Accurate estimation of mutational effects on protein-protein binding energies is an open problem with applications in structural biology and therapeutic design. Several deep learning predictors for this task have been proposed but, presumably due to the scarcity of binding data, these methods under-perform computationally expensive estimates based on empirical force-fields. In response, we propose a transfer-learning approach that leverages advances in protein sequence modeling and folding stability prediction for this task. The key idea is to parameterize the binding energy as the difference between the folding energy of the protein complex and the sum of the folding energies of its binding partners. We show that using a pre-trained inverse-folding model as a proxy for folding energy provides strong zero-shot performance, and can be fine-tuned with (1) copious folding energy measurements and (2) more limited binding energy measurements.The resulting predictor, StaB-ddG, is the first deep learning predictor to match the accuracy of the state-of-the-art empirical force-field method Flex ddG, while offering an over 10,000x speed-up.
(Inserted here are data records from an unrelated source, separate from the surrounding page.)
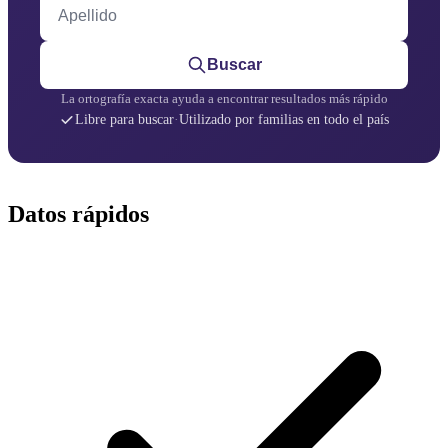
Apellido
Buscar
La ortografía exacta ayuda a encontrar resultados más rápido
Libre para buscar
·
Utilizado por familias en todo el país
Datos rápidos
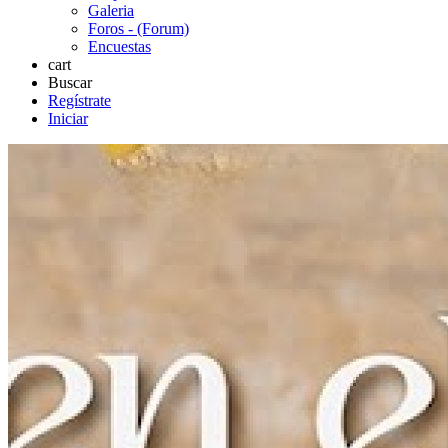
Galeria
Foros - (Forum)
Encuestas
cart
Buscar
Regístrate
Iniciar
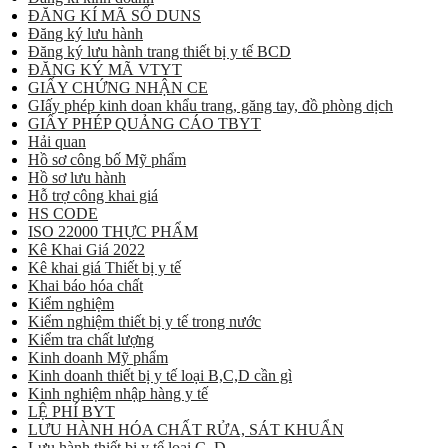
ĐĂNG KÍ MÃ SỐ DUNS
Đăng ký lưu hành
Đăng ký lưu hành trang thiết bị y tế BCD
ĐĂNG KÝ MÃ VTYT
GIẤY CHỨNG NHẬN CE
GIấy phép kinh doan khẩu trang, găng tay, đồ phòng dịch
GIẤY PHÉP QUẢNG CÁO TBYT
Hải quan
Hồ sơ công bố Mỹ phẩm
Hồ sơ lưu hành
Hỗ trợ công khai giá
HS CODE
ISO 22000 THỰC PHẨM
Kê Khai Giá 2022
Kê khai giá Thiết bị y tế
Khai báo hóa chất
Kiểm nghiệm
Kiểm nghiệm thiết bị y tế trong nước
Kiểm tra chất lượng
Kinh doanh Mỹ phẩm
Kinh doanh thiết bị y tế loại B,C,D cần gì
Kinh nghiệm nhập hàng y tế
LỆ PHÍ BYT
LƯU HÀNH HÓA CHẤT RỬA, SÁT KHUẨN
Lưu hành thiết bị y tế loại C, D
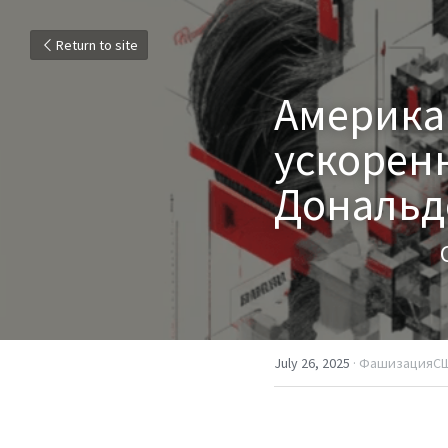
Return to site
Америка 
ускорен
Дональде
July 26, 2025
·
ФашизацияСШ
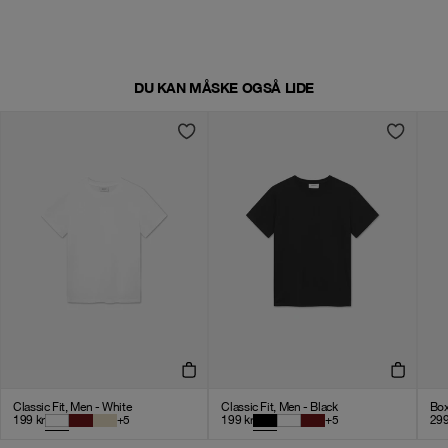
DU KAN MÅSKE OGSÅ LIDE
Classic Fit, Men - White
Classic Fit, Men - Black
Box
199
kr
+
5
199
kr
+
5
29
Understanding how changes (mutations) in proteins affect the way they stick to each other is important for developing new medicines and studying biology. Today’s best computer methods for predicting these effects are slow and need a lot of computing power. We developed a new approach using machine learning that learns from many existing protein examples. Our key insight is a way to combine different sources of existing data. Our method is much faster than previous tools and just as accurate. This means scientists can now quickly predict how mutations might affect protein interactions, which could help speed up drug discovery and other research.